Claims not cited are generally based on the internal report produced by, and subsequent conversations with, Chris and Heather. In some cases throughout this text, citations are provided as examples of support for the associated claims, but may not be the primary or original reason we believe the claims to be true (often, our belief is based on information and impressions conveyed to us by Chris and Heather, which stems from both their general understanding of many of these topics and their speculation based on a wide range of readings, which we expect would be unduly time-consuming and ultimately unsatisfying to attempt to cite fully). We may continue and extend this investigation in the future.
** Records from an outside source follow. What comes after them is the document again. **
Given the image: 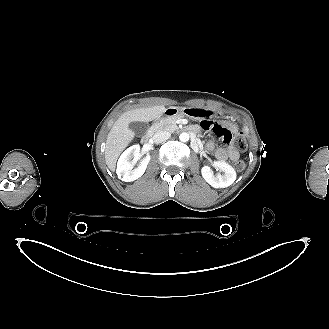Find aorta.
I'll list each match as a JSON object with an SVG mask.
<instances>
[{
	"instance_id": "aorta-1",
	"label": "aorta",
	"mask_w": 329,
	"mask_h": 329,
	"mask_svg": "<svg viewBox=\"0 0 329 329\" xmlns=\"http://www.w3.org/2000/svg\"><path fill=\"white\" fill-rule=\"evenodd\" d=\"M179 140L181 142H187L189 140V134L186 132L181 133L179 136Z\"/></svg>"
}]
</instances>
Nick Beckstead and Claire Zabel reviewed the materials produced by Chris and Heather.
I, Claire Zabel, drafted this page, and it was reviewed by Chris and Heather and some other Open Phil staff before it was published.
Note that this report does not constitute a comprehensive overview of our thoughts on this area. We omitted information when we thought the public discussion of the topic (either of particular types of risks or countermeasures we find promising because they might address those risks) could contribute substantially to the risks while not offering commensurate benefits.
2. What is the problem?
Our shallow investigation into biosecurity describes the broader problem as we see it.1 In brief, we think natural and engineered pathogens have the potential to cause global catastrophes.
We expect that as biotechnology advances, the risk of deliberate attacks or accidental releases of dangerous pathogens will increase. If scientists and health professionals had the capacity to quickly and accurately identify pathogens, had access to reliable broad-spectrum therapeutics, and could rapidly develop effective vaccines against novel pathogens, it seems like many of the biosecurity risks we are most concerned about would be substantially smaller. We’re particularly concerned about pandemic risk from viruses because of (i) their potential for high transmissibility and virulence, and (ii) the lack of effective therapeutics for many viral diseases.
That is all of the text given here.